To sustain the statement, that Miss Yekoo is a “Chinese lady,” it is said, that these crippled feet are signs of aristocracy. Not infallible, I conceive:—not more so, than crippled ribs, occasioned by tight lacing, which may originate in the upper circles, but find hosts of imitators, among the lower orders. “We may add,” says Mr. Davis, writing of this practice, “that this odious custom extends lower down, in the scale of society, than might have been expected, from its disabling effect, upon those, who have to labor for their subsistence. If the custom were first imposed, by the tyranny of the men, the women are fully revenged, in the diminution of their charms and domestic usefulness.”

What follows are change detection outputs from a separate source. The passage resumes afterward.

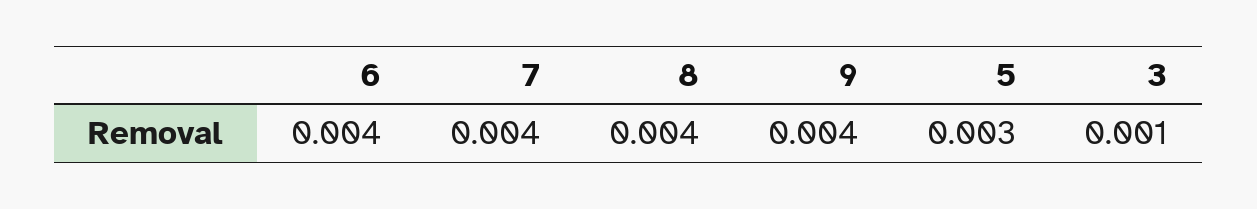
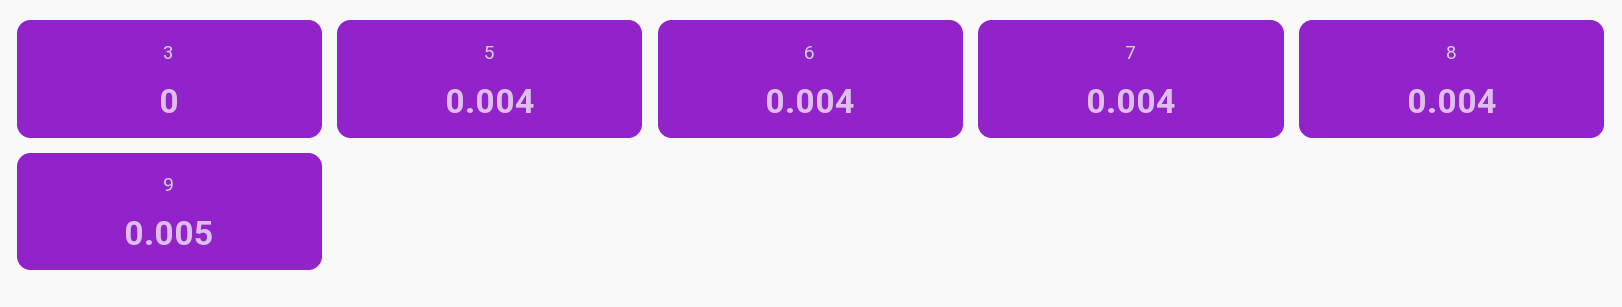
  {
    "6": 0.004,
    "7": 0.004,
    "8": 0.004,
-   "9": 0.004,
+   "9": 0.005,
-   "5": 0.003,
+   "5": 0.004,
-   "3": 0.001
+   "3": 0
  }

Mr. Davis evidently supposes, that the custom had its rise in jealousy, and a desire to prevent the ambulatory sex, from gadding about. Various causes have been assigned, for this disgusting practice. Sir John Barrow, after expressing his surprise, at the silence of Marco Polo, on the subject of crippled feet, which were, doubtless, common in his time, observes—“Of the origin of this unnatural custom, the Chinese relate twenty different accounts, all absurd. Europeans suppose it to have originated in the jealousy of the men, determined, says M. de Pauw, to keep them ‘si etroit qu’on ne peut comparer l’exactitude avec laquelle on les gouverne.’”

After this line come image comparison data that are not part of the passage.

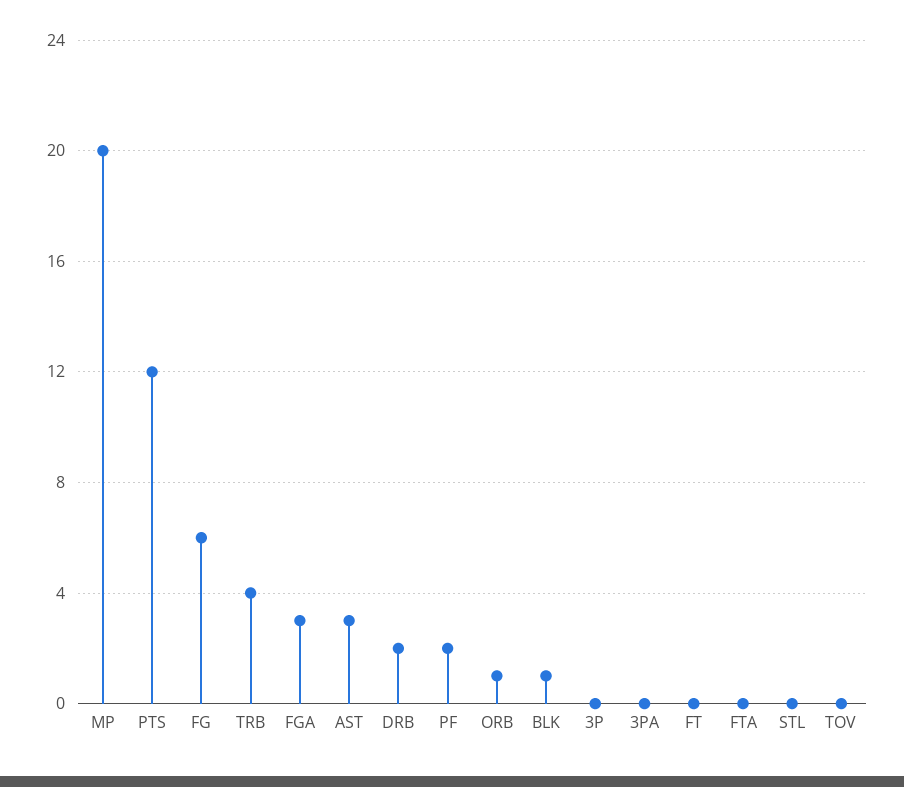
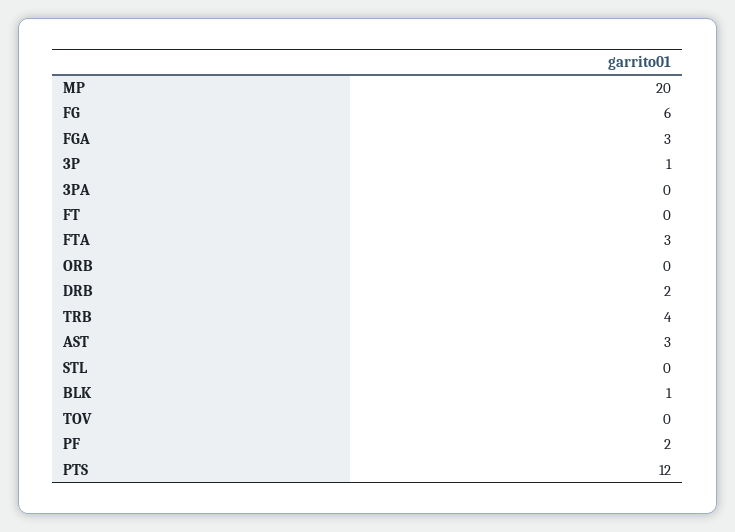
  {
    "MP": 20,
    "PTS": 12,
    "FG": 6,
    "TRB": 4,
    "FGA": 3,
    "AST": 3,
    "DRB": 2,
    "PF": 2,
-   "ORB": 1,
+   "ORB": 0,
    "BLK": 1,
-   "3P": 0,
+   "3P": 1,
    "3PA": 0,
    "FT": 0,
-   "FTA": 0,
+   "FTA": 3,
    "STL": 0,
    "TOV": 0
  }

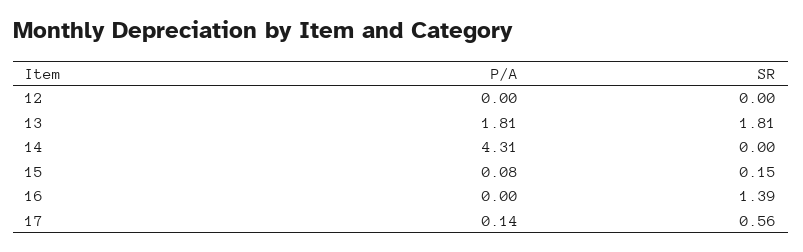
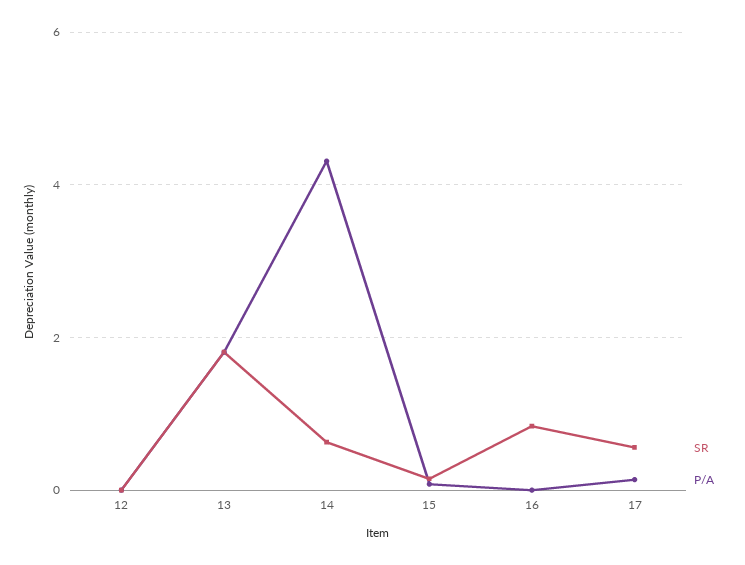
  {
    "P/A": {
      "12": 0,
      "13": 1.81,
      "14": 4.31,
      "15": 0.08,
      "16": 0,
      "17": 0.14
    },
    "SR": {
      "12": 0,
      "13": 1.81,
-     "14": 0,
+     "14": 0.6,
      "15": 0.15,
-     "16": 1.39,
+     "16": 0.8,
      "17": 0.56
    }
  }

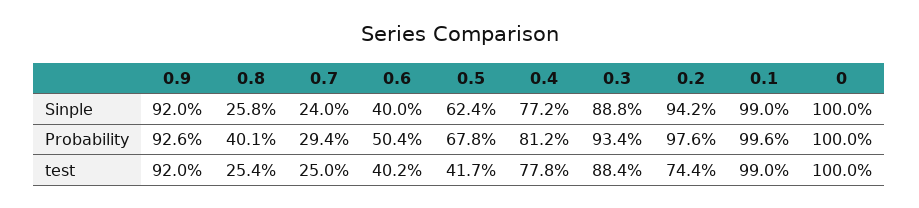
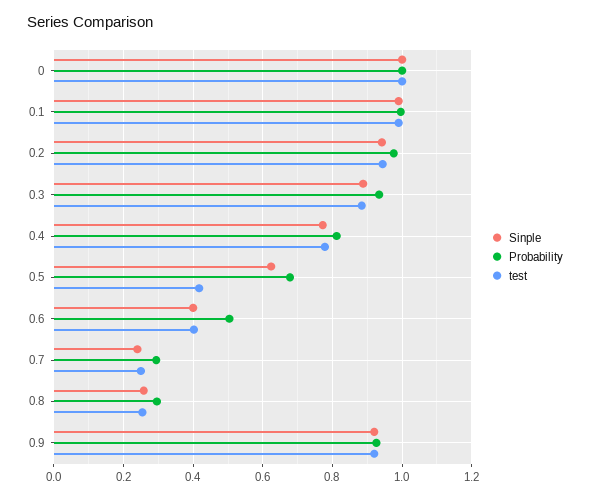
  {
    "Sinple": {
      "0.9": 0.92,
      "0.8": 0.258,
      "0.7": 0.24,
      "0.6": 0.4,
      "0.5": 0.624,
      "0.4": 0.772,
      "0.3": 0.888,
      "0.2": 0.942,
      "0.1": 0.99,
      "0": 1
    },
    "Probability": {
      "0.9": 0.926,
-     "0.8": 0.401,
+     "0.8": 0.3,
      "0.7": 0.294,
      "0.6": 0.504,
      "0.5": 0.678,
      "0.4": 0.812,
      "0.3": 0.934,
      "0.2": 0.976,
      "0.1": 0.996,
      "0": 1
    },
    "test": {
      "0.9": 0.92,
      "0.8": 0.254,
      "0.7": 0.25,
      "0.6": 0.402,
      "0.5": 0.417,
      "0.4": 0.778,
      "0.3": 0.884,
-     "0.2": 0.744,
+     "0.2": 0.94,
      "0.1": 0.99,
      "0": 1
    }
  }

A practice, which, at its very birth, and during its infancy, required the assignment of some plausible reason, for its existence and support—when it grows up to be a custom, lives on and thrives, irrespectively of its origin, and, frequently, in spite of its absurdity. The blackened teeth of the Japanese—the goitres of the Swiss, in the valley of Chamouni—the flattened heads of certain Indian races—the crippled feet of the Chinese are illustrations of this truth, in the admiration which they still continue to receive. “Whatever,” says Sir John Barrow, “may have been the cause, the continuance may more easily be explained: as long as the men will marry none but such as have crippled feet, crippled feet must forever remain in fashion among Chinese ladies.”
M. De Pauw, in his Philosophical Dissertations, alludes to this practice, in connection with that, formerly employed by the Egyptians, and which he calls—“the method of confining the women anciently, in Egypt, by depriving them, in some measure, of the use of their feet.”
Plutarch, in his Precepta Connub, says, that shoes were entirely forbidden to women, by the Egyptians. “Afterwards,” says De Pauw, “they imagined it to be inconsistent with decency, that they should appear in public, with the feet naked, and, of course, they remained at home.”